I guess I may need to rethink my blogging style, I don't have much time so I tend to brain dump, possibly causing confusion. In my last post I briefly outlined a possible start to a better Mandarin course. I have quoted below.
"Right people here is a whole bunch of Vietnamese, Cantonese, Thai, Japanese and Mandarin audio." Please use it to calibrate your ear to Mandarin language, I will test you on some more audio at the end of the week just to make sure you get it. When you get the feel you can always listen to try to determine where the sentences are, when people might be saying names, what sounds are often co-opted for breathing stops etc. what is the mood of speakers and identify a few common sounds you hear a lot (mimic one or two of these at the end of week, and I will tell you what they mean). Don't worry about meaning for now, but if you think you have guessed something, especially in the video material you can share on Friday. Ok see you at the end of the week, oh and by the way let my know which Mandarin voices you each like the best, we will see what we can do as you are going to be listening to them a lot."
Jenny commented that: But I imagine that many people would give up too quick with your method. They would say to the teacher:“What are you expecting me to hear? How shall I hear out the names. I mean I don't even know that language. So how do you expect me to distinguish Mandarin from Cantonese when I don't know what both are alike“
Here is where I am at. Firstly I would hope that on a university course the students would be at least relatively smart and have some motivation even if it is just to pass the course rather than a passion for Mandarin. How do they work out which is Mandarin? They go online and find examples of the target languages to work with. They use the knowledge gained here to filter what they hear. If they are smart they will realize that they are probably better off spending more time listening to Mandarin so they can positively identify just what they need. Granted some won't get it, I may need to spell it out to them (they lose a few marks :)). Maybe the names are too hard , maybe not, but it is surprising what you can discern if you listen.

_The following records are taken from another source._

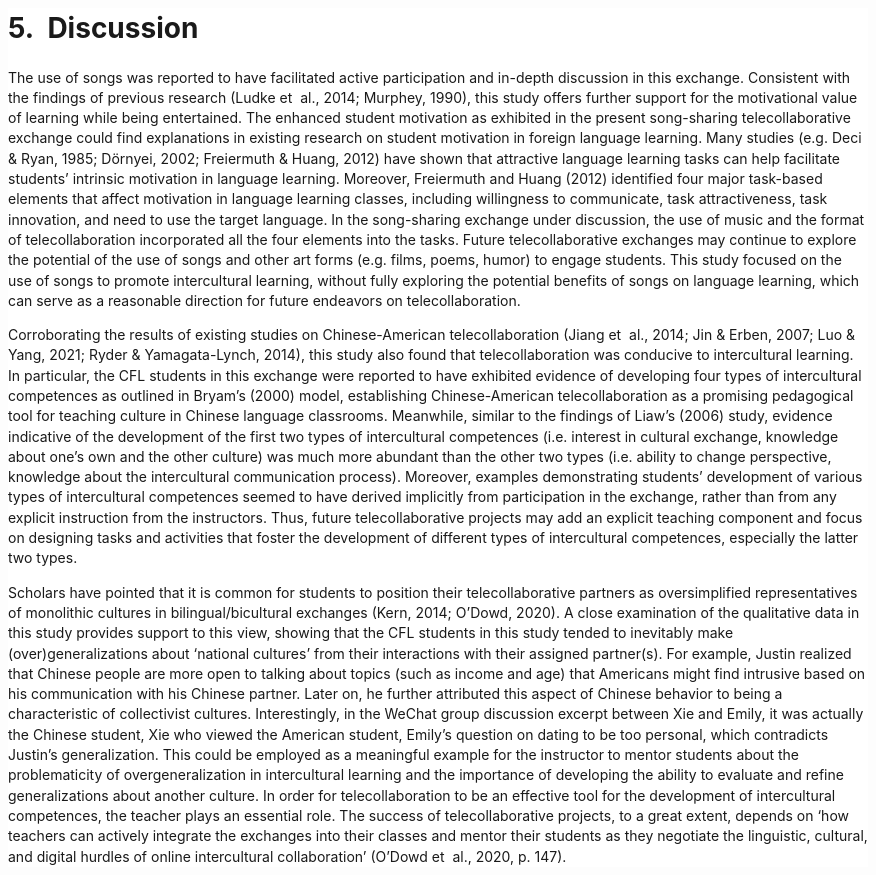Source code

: # 5.  Discussion

The use of songs was reported to have facilitated active participation and in-depth discussion in this exchange. Consistent with the findings of previous research (Ludke et  al., 2014; Murphey, 1990), this study offers further support for the motivational value of learning while being entertained. The enhanced student motivation as exhibited in the present song-sharing telecollaborative exchange could find explanations in existing research on student motivation in foreign language learning. Many studies (e.g. Deci & Ryan, 1985; Dörnyei, 2002; Freiermuth & Huang, 2012) have shown that attractive language learning tasks can help facilitate students’ intrinsic motivation in language learning. Moreover, Freiermuth and Huang (2012) identified four major task-based elements that affect motivation in language learning classes, including willingness to communicate, task attractiveness, task innovation, and need to use the target language. In the song-sharing exchange under discussion, the use of music and the format of telecollaboration incorporated all the four elements into the tasks. Future telecollaborative exchanges may continue to explore the potential of the use of songs and other art forms (e.g. films, poems, humor) to engage students. This study focused on the use of songs to promote intercultural learning, without fully exploring the potential benefits of songs on language learning, which can serve as a reasonable direction for future endeavors on telecollaboration.

Corroborating the results of existing studies on Chinese-American telecollaboration (Jiang et  al., 2014; Jin & Erben, 2007; Luo & Yang, 2021; Ryder & Yamagata-Lynch, 2014), this study also found that telecollaboration was conducive to intercultural learning. In particular, the CFL students in this exchange were reported to have exhibited evidence of developing four types of intercultural competences as outlined in Bryam’s (2000) model, establishing Chinese-American telecollaboration as a promising pedagogical tool for teaching culture in Chinese language classrooms. Meanwhile, similar to the findings of Liaw’s (2006) study, evidence indicative of the development of the first two types of intercultural competences (i.e. interest in cultural exchange, knowledge about one’s own and the other culture) was much more abundant than the other two types (i.e. ability to change perspective, knowledge about the intercultural communication process). Moreover, examples demonstrating students’ development of various types of intercultural competences seemed to have derived implicitly from participation in the exchange, rather than from any explicit instruction from the instructors. Thus, future telecollaborative projects may add an explicit teaching component and focus on designing tasks and activities that foster the development of different types of intercultural competences, especially the latter two types.

Scholars have pointed that it is common for students to position their telecollaborative partners as oversimplified representatives of monolithic cultures in bilingual/bicultural exchanges (Kern, 2014; O’Dowd, 2020). A close examination of the qualitative data in this study provides support to this view, showing that the CFL students in this study tended to inevitably make (over)generalizations about ‘national cultures’ from their interactions with their assigned partner(s). For example, Justin realized that Chinese people are more open to talking about topics (such as income and age) that Americans might find intrusive based on his communication with his Chinese partner. Later on, he further attributed this aspect of Chinese behavior to being a characteristic of collectivist cultures. Interestingly, in the WeChat group discussion excerpt between Xie and Emily, it was actually the Chinese student, Xie who viewed the American student, Emily’s question on dating to be too personal, which contradicts Justin’s generalization. This could be employed as a meaningful example for the instructor to mentor students about the problematicity of overgeneralization in intercultural learning and the importance of developing the ability to evaluate and refine generalizations about another culture. In order for telecollaboration to be an effective tool for the development of intercultural competences, the teacher plays an essential role. The success of telecollaborative projects, to a great extent, depends on ‘how teachers can actively integrate the exchanges into their classes and mentor their students as they negotiate the linguistic, cultural, and digital hurdles of online intercultural collaboration’ (O’Dowd et  al., 2020, p. 147).
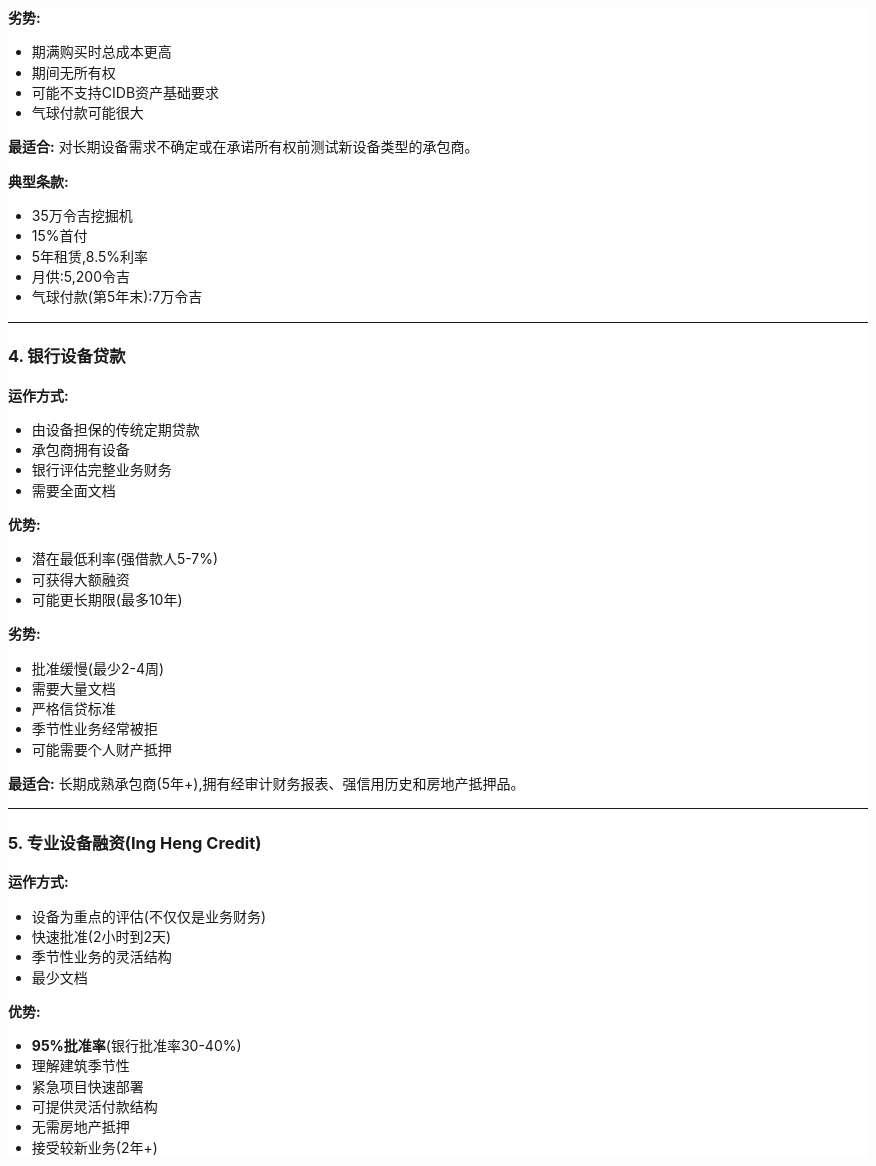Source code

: **劣势:**
- 期满购买时总成本更高
- 期间无所有权
- 可能不支持CIDB资产基础要求
- 气球付款可能很大

**最适合:** 对长期设备需求不确定或在承诺所有权前测试新设备类型的承包商。

**典型条款:**
- 35万令吉挖掘机
- 15%首付
- 5年租赁,8.5%利率
- 月供:5,200令吉
- 气球付款(第5年末):7万令吉

---

### 4. 银行设备贷款

**运作方式:**
- 由设备担保的传统定期贷款
- 承包商拥有设备
- 银行评估完整业务财务
- 需要全面文档

**优势:**
- 潜在最低利率(强借款人5-7%)
- 可获得大额融资
- 可能更长期限(最多10年)

**劣势:**
- 批准缓慢(最少2-4周)
- 需要大量文档
- 严格信贷标准
- 季节性业务经常被拒
- 可能需要个人财产抵押

**最适合:** 长期成熟承包商(5年+),拥有经审计财务报表、强信用历史和房地产抵押品。

---

### 5. 专业设备融资(Ing Heng Credit)

**运作方式:**
- 设备为重点的评估(不仅仅是业务财务)
- 快速批准(2小时到2天)
- 季节性业务的灵活结构
- 最少文档

**优势:**
- **95%批准率**(银行批准率30-40%)
- 理解建筑季节性
- 紧急项目快速部署
- 可提供灵活付款结构
- 无需房地产抵押
- 接受较新业务(2年+)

For example a colleague of mine spent a little holiday in China, he had no interest in learning Mandarin but when he came back he said to me I kept hearing zhe ge and na ge all the time (although being Northern Chinese it was more like zhei ge and nei ge) what do they mean? He was happy when I told him that mostly he was hearing "this" and "that". You would be surprised how much more interesting stuff can be discovered by someone listening attentively to a language they don't yet understand.
At the end of the week I would expect that those that had worked at it would have a good start to the rest of the course, and started to learn the way that that children do before they can even speak. I bet you that a Chinese (or any other child) will usually react more favorably to an adult speaking the language they are familiar with than a foreign language even before they can understand a single word.
The biggest initial hurdle to most Westerners is that they have never heard Mandarin, first sort that out and give the same ability to identify it as they may have to differentiate French and German (even if they don't speak French and German).
The conventional learning approach is so ingrained that most people cannot think outside of it. The intention of my course would not be to teach people Mandarin but to teach them how to learn Mandarin.
Yup they are going to have to work at it the first week but that is as it should be.